STUDY MATERIAL:
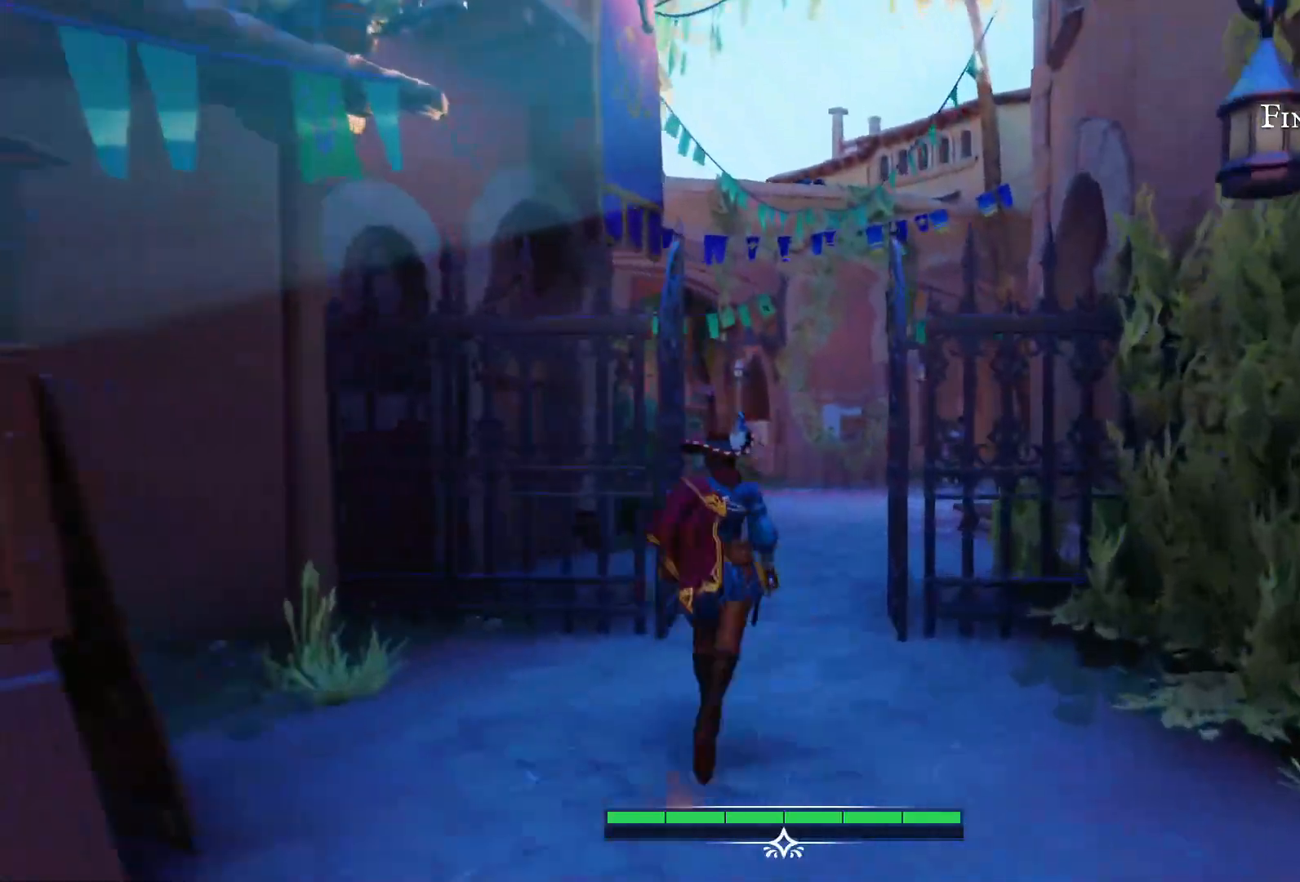
{"buttons": [], "left_stick": "up", "right_stick": "center", "events": []}
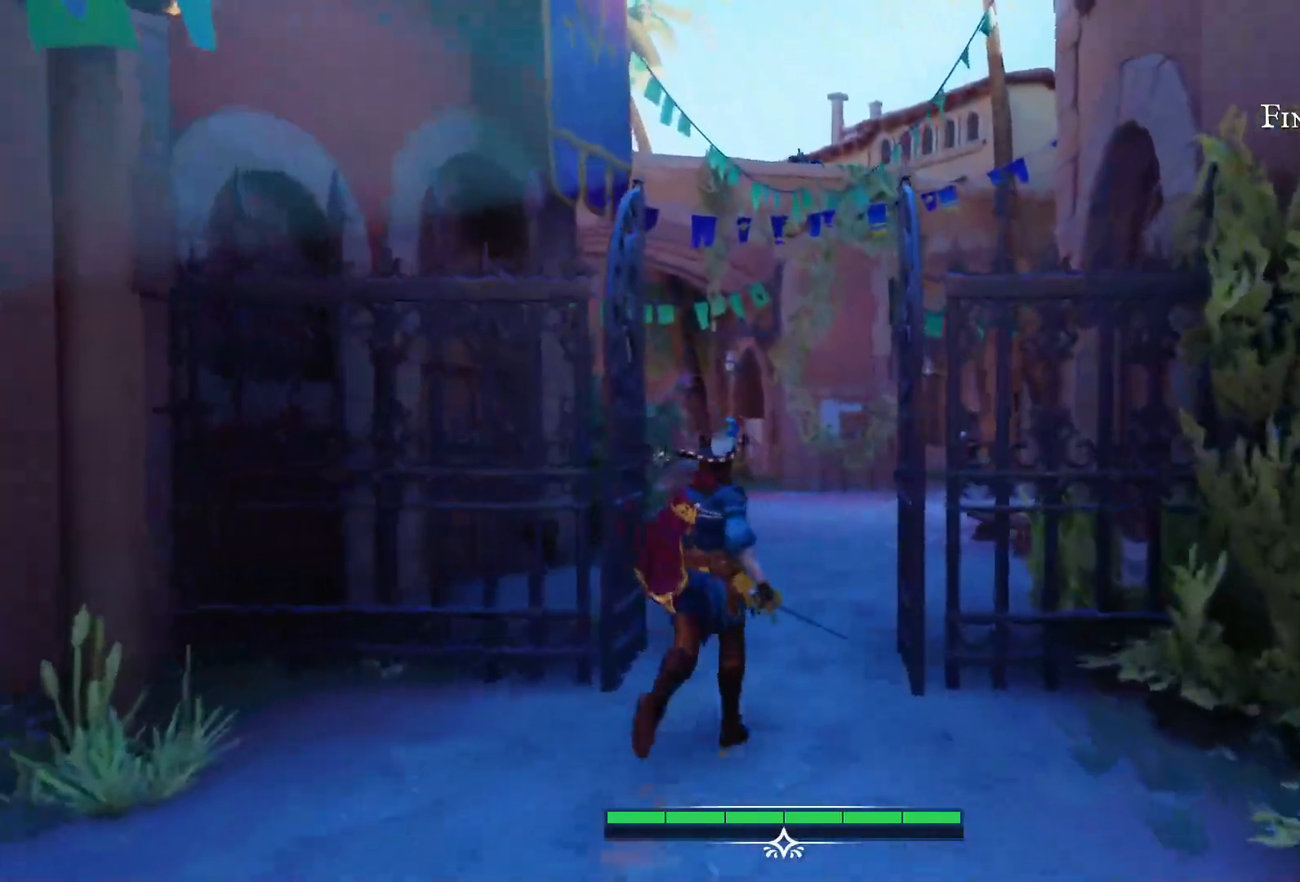
{"buttons": [], "left_stick": "up", "right_stick": "center", "events": []}
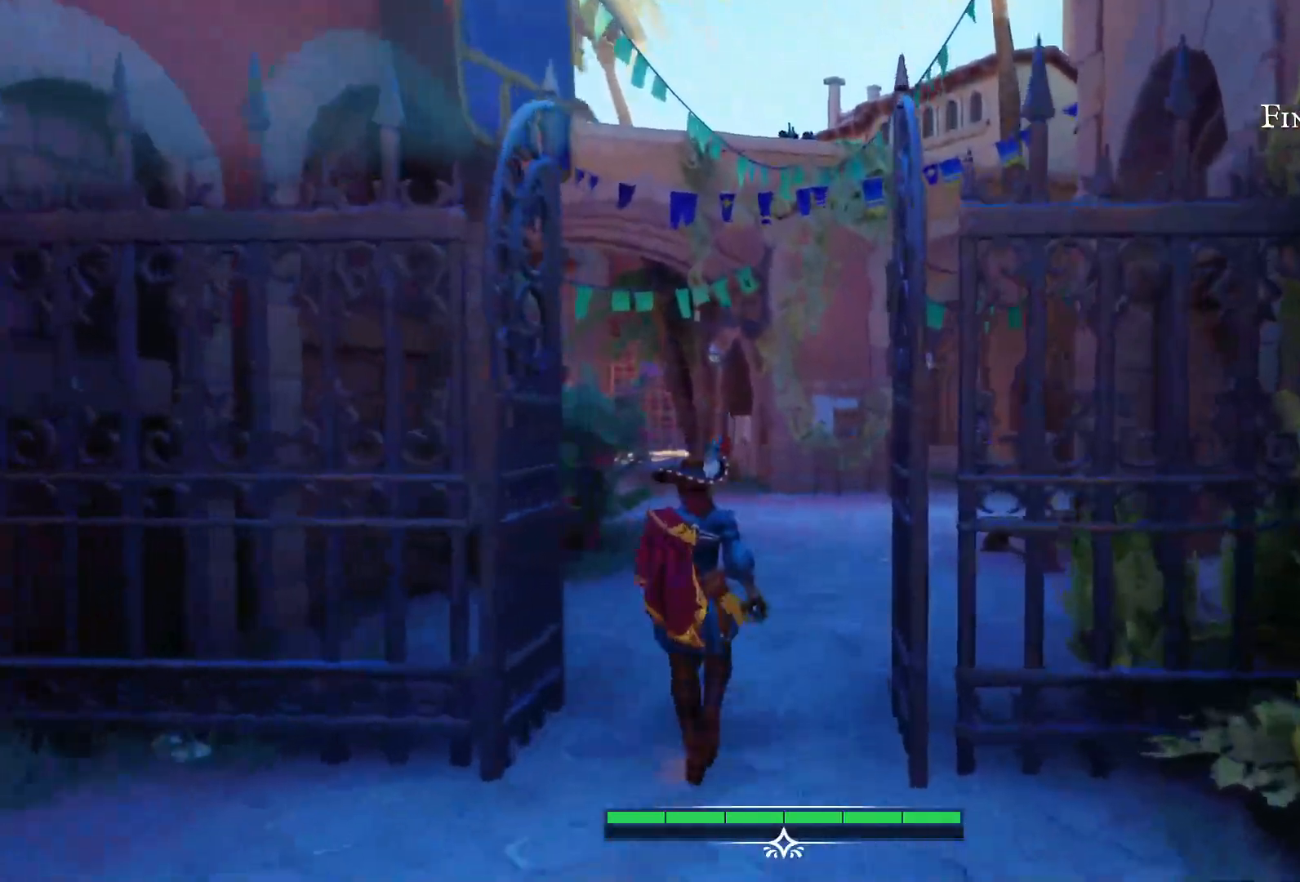
{"buttons": [], "left_stick": "up", "right_stick": "center", "events": []}
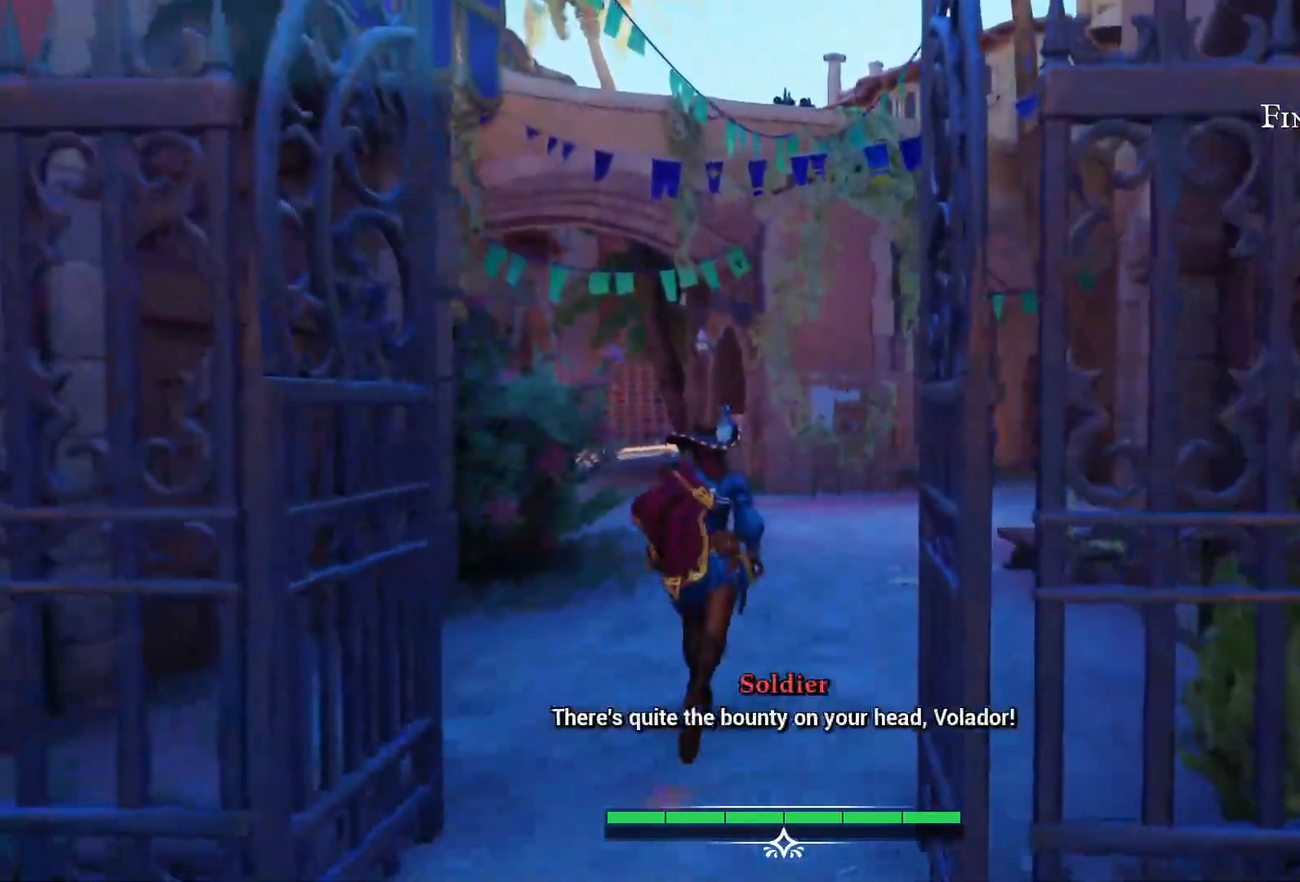
{"buttons": [], "left_stick": "center", "right_stick": "center", "events": [[250, "left_stick", "up-right"], [467, "left_stick", "center"]]}
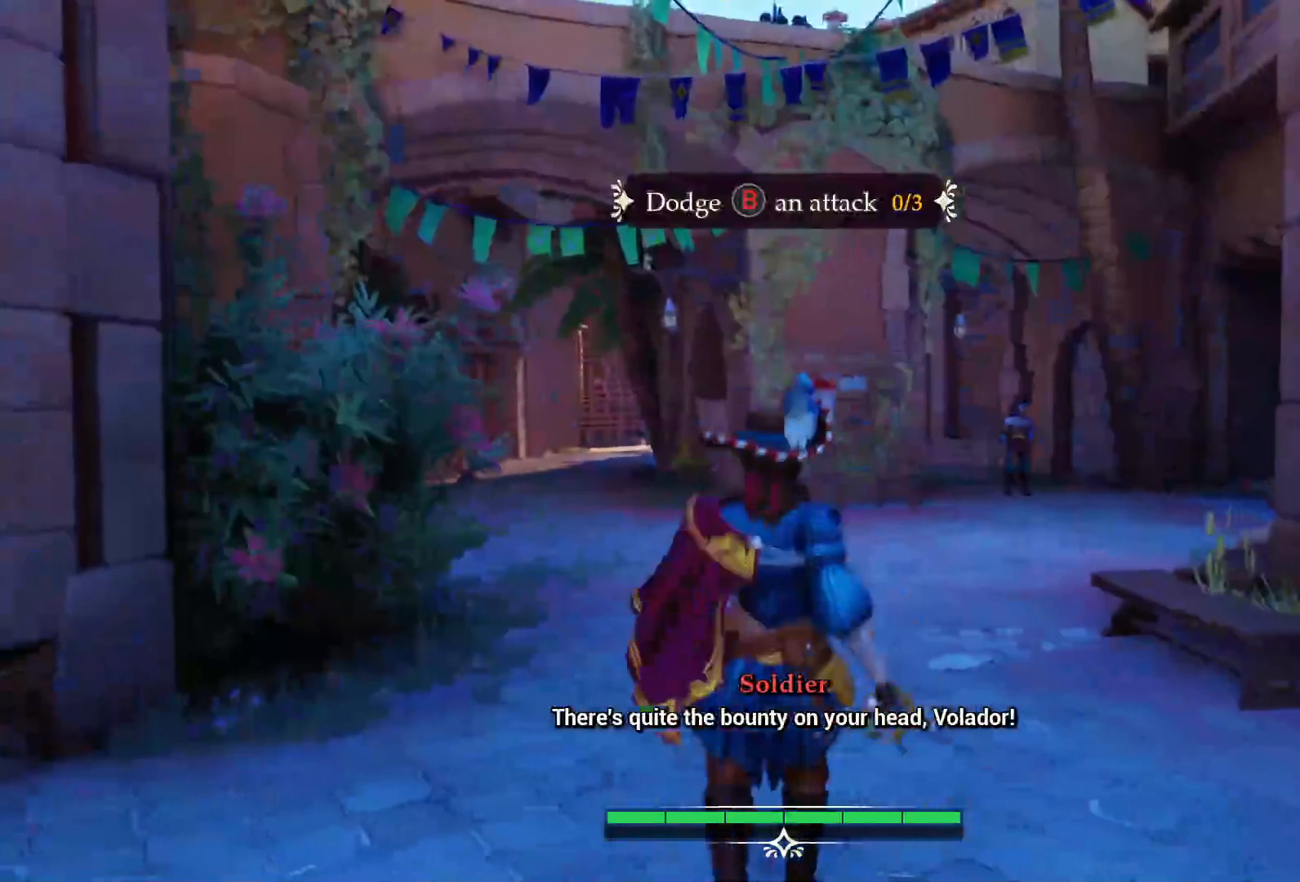
{"buttons": [], "left_stick": "center", "right_stick": "center", "events": []}
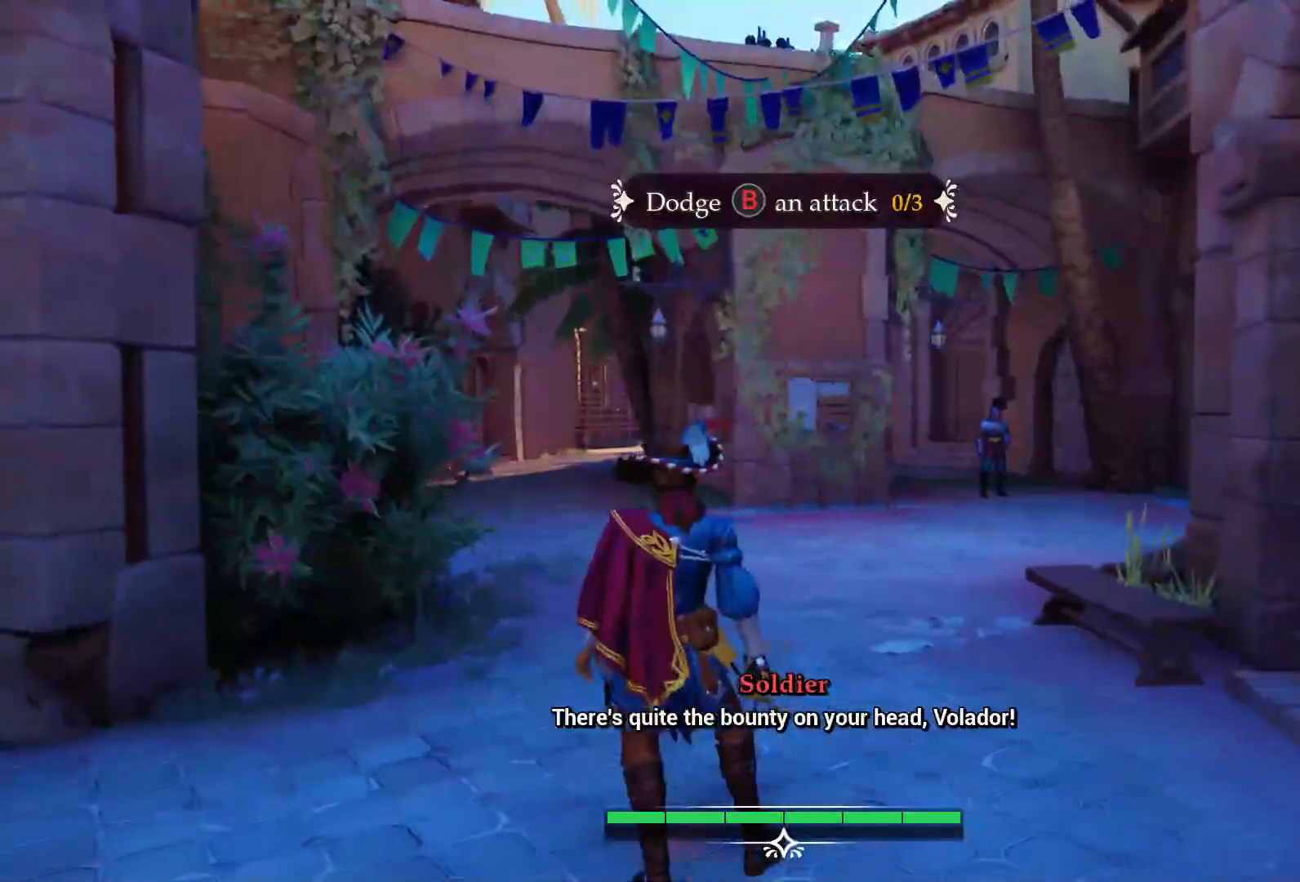
{"buttons": [], "left_stick": "center", "right_stick": "center", "events": []}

ASSIGNED TASK: Only the pictures stay behind; everything else in the data above is to be retyped exactly.

TASK ANSWER:
{"buttons": [], "left_stick": "up", "right_stick": "center", "events": []}
{"buttons": [], "left_stick": "up", "right_stick": "center", "events": []}
{"buttons": [], "left_stick": "up", "right_stick": "center", "events": []}
{"buttons": [], "left_stick": "center", "right_stick": "center", "events": [[250, "left_stick", "up-right"], [467, "left_stick", "center"]]}
{"buttons": [], "left_stick": "center", "right_stick": "center", "events": []}
{"buttons": [], "left_stick": "center", "right_stick": "center", "events": []}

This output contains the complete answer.